(Source data)
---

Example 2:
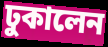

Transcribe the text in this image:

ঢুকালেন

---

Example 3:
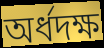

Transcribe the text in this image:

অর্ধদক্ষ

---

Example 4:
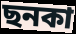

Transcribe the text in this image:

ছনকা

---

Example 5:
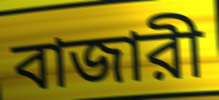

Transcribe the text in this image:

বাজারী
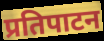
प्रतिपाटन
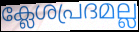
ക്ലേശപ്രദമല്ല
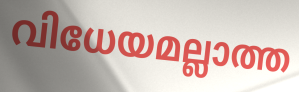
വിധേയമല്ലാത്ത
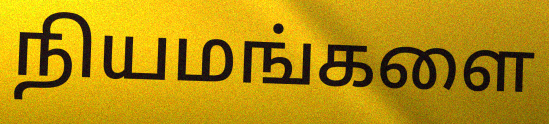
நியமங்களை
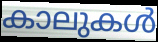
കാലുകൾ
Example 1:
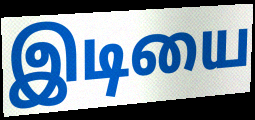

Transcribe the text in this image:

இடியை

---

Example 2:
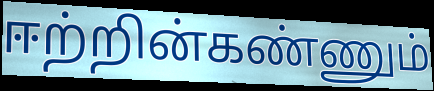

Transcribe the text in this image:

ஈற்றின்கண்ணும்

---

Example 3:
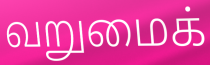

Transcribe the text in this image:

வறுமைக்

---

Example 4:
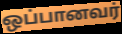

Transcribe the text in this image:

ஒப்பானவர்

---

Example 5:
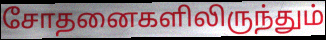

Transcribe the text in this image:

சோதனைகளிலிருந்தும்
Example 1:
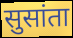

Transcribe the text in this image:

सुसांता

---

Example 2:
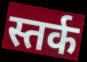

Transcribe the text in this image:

** Task brief **
In the copy, include every line of the records exactly and none of the images.

** Solution to the exercise **
---

Example 2:

Transcribe the text in this image:

ঢুকালেন

---

Example 3:

Transcribe the text in this image:

অর্ধদক্ষ

---

Example 4:

Transcribe the text in this image:

ছনকা

---

Example 5:

Transcribe the text in this image:

বাজারী
प्रतिपाटन
ക്ലേശപ്രദമല്ല
വിധേയമല്ലാത്ത
நியமங்களை
കാലുകൾ
Example 1:

Transcribe the text in this image:

இடியை

---

Example 2:

Transcribe the text in this image:

ஈற்றின்கண்ணும்

---

Example 3:

Transcribe the text in this image:

வறுமைக்

---

Example 4:

Transcribe the text in this image:

ஒப்பானவர்

---

Example 5:

Transcribe the text in this image:

சோதனைகளிலிருந்தும்
Example 1:

Transcribe the text in this image:

सुसांता

---

Example 2:

Transcribe the text in this image:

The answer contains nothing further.